In 2016, the City completed the Hidden Lake Dam Removal Design Alternatives Analysis which developed and compared multiple design alternatives for alteration or removal of Hidden Lake Dam based on the 2014 Council decision to cease dredging and remove the dam. Each design alternative would modify the existing dam and lake configuration to responsibly manage sediment transport and safely convey flood flows. Multiple methods of detailed analysis used to create and evaluate the alternatives.

On May 23, 2016, City Council discussed the results of the Alternatives Analysis and authorized staff to pursue an approach to maximize funding opportunities and minimize time-sensitive flood hazard risks, while potentially offering the best array of benefits, for fish passage and habitat, park improvements, roadway infrastructure protection and the greatest overall reduction of flood risk. This combination of benefits was favored in stakeholder outreach efforts. (See Alternative Selection Memorandum) This approach (Alternative 4) was developed after preparation of the Draft Alternatives Analysis report as a phased and expanded version of Alternative 3.
 

Boeing Creek Fish Passability and Habitat

Hidden Lake Dam is a complete barrier to fish passage, one of four major barriers on lower Boeing Creek identified in the 2013 Boeing Creek Basin Plan (the other three barriers are the Seattle Golf Club diversion dam, the riprap cascades and manmade waterfall below NW Innis Arden Way, and the NW Innis Arden Way culverts themselves). The basin plan recommended taking advantage of any opportunities to improve Boeing Creek fish passage as related to future Hidden Lake-related work (under Recommended Project BC-Hab-1).

Downstream of the Seattle Golf Club diversion dam is a half-mile-long continuous reach of Boeing Creek running to the Puget Sound without major barriers. Anadromous salmonids currently using this reach of lower Boeing Creek consist primarily of coho and chum salmon and sea-run cutthroat trout, though occasional Chinook salmon have also been observed. The project is currently analyzing feasibility to restore and/or enhance fish passage along Boeing Creek between the Seattle Golf Club Dam and NW Innis Arden Way.

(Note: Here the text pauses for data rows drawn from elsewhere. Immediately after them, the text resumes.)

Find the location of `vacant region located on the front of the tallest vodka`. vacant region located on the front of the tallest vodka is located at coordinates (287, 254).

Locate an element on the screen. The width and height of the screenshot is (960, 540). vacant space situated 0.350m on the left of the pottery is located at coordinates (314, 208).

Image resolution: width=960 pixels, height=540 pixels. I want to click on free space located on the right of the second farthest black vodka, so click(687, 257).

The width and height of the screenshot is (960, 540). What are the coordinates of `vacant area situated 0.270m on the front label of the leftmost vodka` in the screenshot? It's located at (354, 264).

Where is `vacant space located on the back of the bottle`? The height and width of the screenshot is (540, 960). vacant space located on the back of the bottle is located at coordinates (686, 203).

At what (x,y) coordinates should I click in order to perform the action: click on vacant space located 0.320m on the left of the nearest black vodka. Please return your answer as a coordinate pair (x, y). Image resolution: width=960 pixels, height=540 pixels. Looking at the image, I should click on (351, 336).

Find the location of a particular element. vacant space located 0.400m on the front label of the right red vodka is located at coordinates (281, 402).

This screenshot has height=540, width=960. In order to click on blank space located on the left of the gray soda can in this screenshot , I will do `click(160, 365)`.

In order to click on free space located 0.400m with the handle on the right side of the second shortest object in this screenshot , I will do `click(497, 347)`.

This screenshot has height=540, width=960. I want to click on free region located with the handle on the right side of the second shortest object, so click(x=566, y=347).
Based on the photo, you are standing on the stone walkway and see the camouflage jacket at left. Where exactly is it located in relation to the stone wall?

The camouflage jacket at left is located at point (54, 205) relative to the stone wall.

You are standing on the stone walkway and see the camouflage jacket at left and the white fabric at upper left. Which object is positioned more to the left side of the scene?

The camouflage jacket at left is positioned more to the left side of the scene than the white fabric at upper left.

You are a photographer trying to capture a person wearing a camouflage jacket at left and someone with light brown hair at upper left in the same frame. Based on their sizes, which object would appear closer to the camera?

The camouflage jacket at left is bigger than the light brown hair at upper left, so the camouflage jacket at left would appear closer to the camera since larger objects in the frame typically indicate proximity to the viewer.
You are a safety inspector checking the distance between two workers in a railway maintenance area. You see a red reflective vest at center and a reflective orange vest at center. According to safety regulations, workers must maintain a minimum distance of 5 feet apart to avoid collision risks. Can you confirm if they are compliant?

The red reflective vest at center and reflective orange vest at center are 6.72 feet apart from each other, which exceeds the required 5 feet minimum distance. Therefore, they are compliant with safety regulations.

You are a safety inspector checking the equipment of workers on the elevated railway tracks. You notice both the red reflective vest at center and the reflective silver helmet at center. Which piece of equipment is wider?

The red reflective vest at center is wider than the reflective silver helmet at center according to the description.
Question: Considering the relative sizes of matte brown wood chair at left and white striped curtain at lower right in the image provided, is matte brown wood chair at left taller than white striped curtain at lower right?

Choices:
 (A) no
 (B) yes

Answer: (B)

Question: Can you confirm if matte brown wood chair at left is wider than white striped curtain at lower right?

Removal of the Hidden Lake Dam will also improve downstream sediment transport, which is expected to improve fish habitat along the lower reaches of Boeing Creek and at the Puget Sound Creek delta where critical new forage fish habitat can be restored. See Nearshore Habitat Gains Analysis for a detailed explanation of potential nearshore benefits. In March 2017 the Hidden Lake Dam Removal Project elements which will provide nearshore habitat benefits by means of restoring sediment transport to downstream areas were proposed to be added to the WRIA8 Chinook Salmon Conservation Plan Project List - Nearshore. Confirmation of the project's WRIA listing will occur in November 2017; Hidden Lake Dam Removal nearshore beneficial elements are proposed under the following project name:  Boeing Creek Mouth and Delta Restoration.